Several Employee Email Accounts Compromised in UnityPoint Health Phishing Attack
UnityPoint Health has discovered the email accounts of several employees have been compromised and accessed by unauthorized individuals.
Access to the employee email accounts was first gained on November 1, 2017 and continued for a period of three months until February 7, 2018, when the phishing attack was detected and access to the compromised email accounts was blocked.
Upon discovery of the phishing attack, UnityPoint Health engaged the services of a computer forensics firm to investigate the scope of the breach and the number of patients impacted. The investigation revealed a wide range of protected health information had potentially been obtained by the attackers, which included names in combination with one or more of the following data elements:
Medical record number, date of birth, service dates, treatment information, surgical information, lab test results, diagnoses, provider information, and insurance information.

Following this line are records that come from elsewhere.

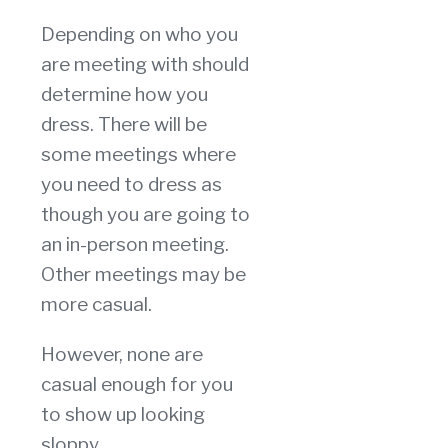
Depending on who you
are meeting with should
determine how you
dress. There will be
some meetings where
you need to dress as
though you are going to
an in-person meeting.
Other meetings may be
more casual.
However, none are
casual enough for you
to show up looking
sloppy.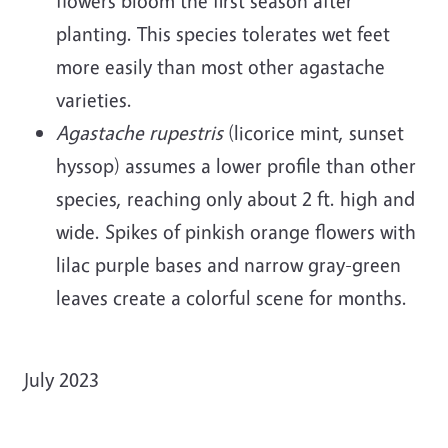
flowers bloom the first season after
planting. This species tolerates wet feet
more easily than most other agastache
varieties.
Agastache rupestris
(licorice mint, sunset
hyssop) assumes a lower profile than other
species, reaching only about 2 ft. high and
wide. Spikes of pinkish orange flowers with
lilac purple bases and narrow gray-green
leaves create a colorful scene for months.
July 2023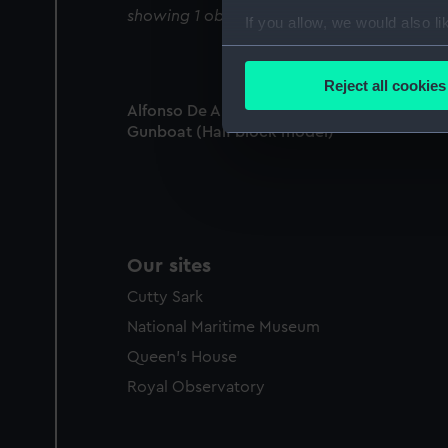
showing 1 objects results
If you allow, we would also lik
Collect information a
Identify your device by
Reject all cookies
Find out more about how your
Alfonso De Albuquerque (1884); Warship;
Gunboat (Half block model)
We use necessary cookies to
We’d like to use additional 
improve it. We may also use c
party sources. You can choos
Our sites
Cutty Sark
National Maritime Museum
Queen's House
Royal Observatory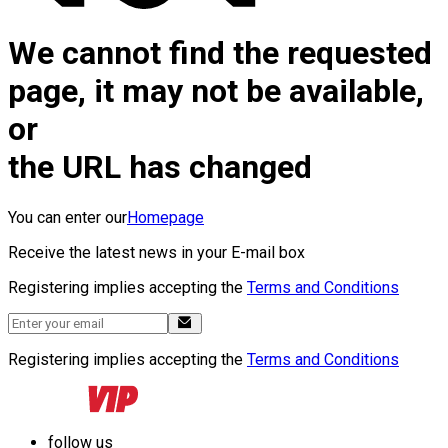
We cannot find the requested
page, it may not be available,
or
the URL has changed
You can enter our
Homepage
Receive the latest news in your E-mail box
Registering implies accepting the
Terms and Conditions
Registering implies accepting the
Terms and Conditions
follow us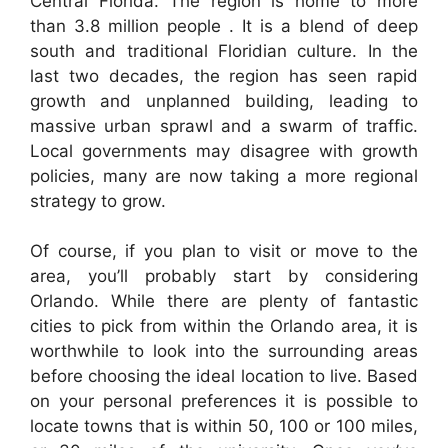
Central Florida. The region is home to more
than 3.8 million people . It is a blend of deep
south and traditional Floridian culture. In the
last two decades, the region has seen rapid
growth and unplanned building, leading to
massive urban sprawl and a swarm of traffic.
Local governments may disagree with growth
policies, many are now taking a more regional
strategy to grow.
Of course, if you plan to visit or move to the
area, you’ll probably start by considering
Orlando. While there are plenty of fantastic
cities to pick from within the Orlando area, it is
worthwhile to look into the surrounding areas
before choosing the ideal location to live. Based
on your personal preferences it is possible to
locate towns that is within 50, 100 or 100 miles,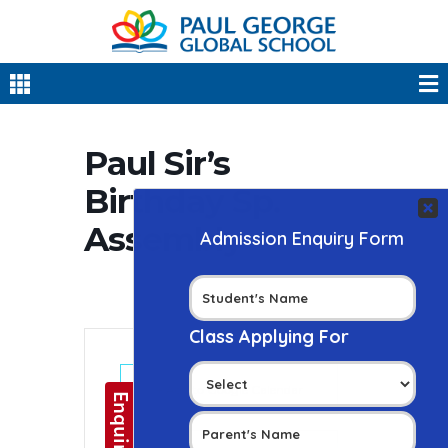
Paul Sir’s
Birthday Sp.
Assembly
+ Add to Google Calendar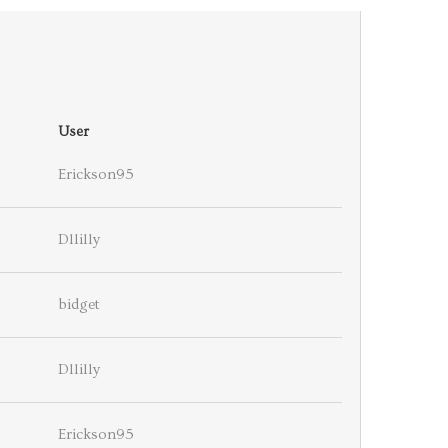
User
Erickson95
Dllilly
bidget
Dllilly
Erickson95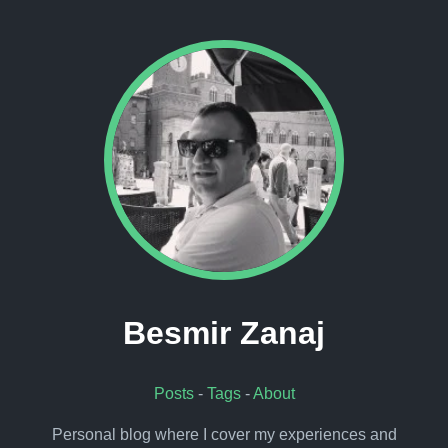
Besmir Zanaj
Posts
-
Tags
-
About
Personal blog where I cover my experiences and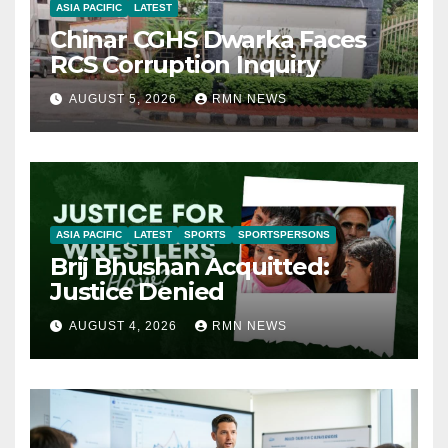
ASIA PACIFIC
LATEST
Chinar CGHS Dwarka Faces
RCS Corruption Inquiry
AUGUST 5, 2026
RMN NEWS
ASIA PACIFIC
LATEST
SPORTS
SPORTSPERSONS
Brij Bhushan Acquitted:
Justice Denied
AUGUST 4, 2026
RMN NEWS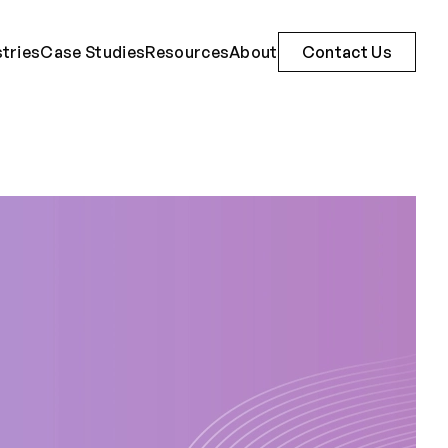
stries
Case Studies
Resources
About
Contact Us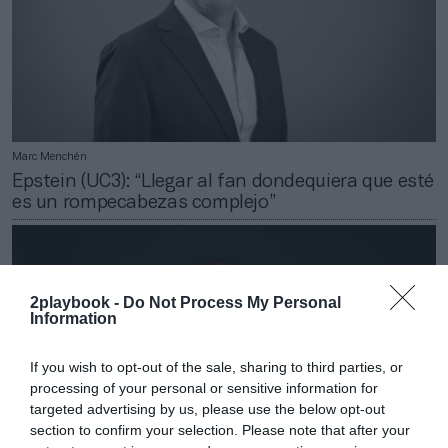
Marc Menchén
Epstein (UC3): “Llegar al fan dondequiera que esté
es un rompecabezas complejo”
2playbook -
Do Not Process My Personal
Information
If you wish to opt-out of the sale, sharing to third parties, or
processing of your personal or sensitive information for
targeted advertising by us, please use the below opt-out
section to confirm your selection. Please note that after your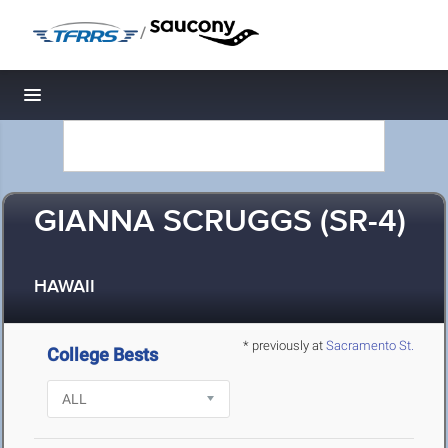
/
Toggle navigation
GIANNA SCRUGGS (SR-4)
HAWAII
* previously at
Sacramento St.
College Bests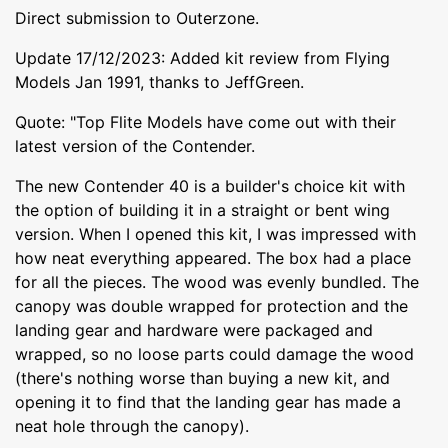
Direct submission to Outerzone.
Update 17/12/2023: Added kit review from Flying
Models Jan 1991, thanks to JeffGreen.
Quote: "Top Flite Models have come out with their
latest version of the Contender.
The new Contender 40 is a builder's choice kit with
the option of building it in a straight or bent wing
version. When I opened this kit, I was impressed with
how neat everything appeared. The box had a place
for all the pieces. The wood was evenly bundled. The
canopy was double wrapped for protection and the
landing gear and hardware were packaged and
wrapped, so no loose parts could damage the wood
(there's nothing worse than buying a new kit, and
opening it to find that the landing gear has made a
neat hole through the canopy).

The security breach has yet to appear on the Department of Health and Human Services’ breach portal, so it is currently unclear exactly how many patients have been affected by the breach. Notifications to individuals impacted by the breach started to be mailed on April 16, 2018.
To date there have been no reports of any health information being used inappropriately. However, since PHI may have been obtained by the attackers, UnityPoint Health has recommended affected individuals take steps to protect against insurance fraud an identity theft. Those steps include reviewing insurers’ Explanation of Benefits statements, monitoring accounts for fraudulent activity, and contacting insurers for a full list of all medical services paid under their insurance policy and to carefully check the list for any services that have not been received.
The incident has prompted UnityPoint Health to strengthen security controls to prevent similar incidents from occurring in the future.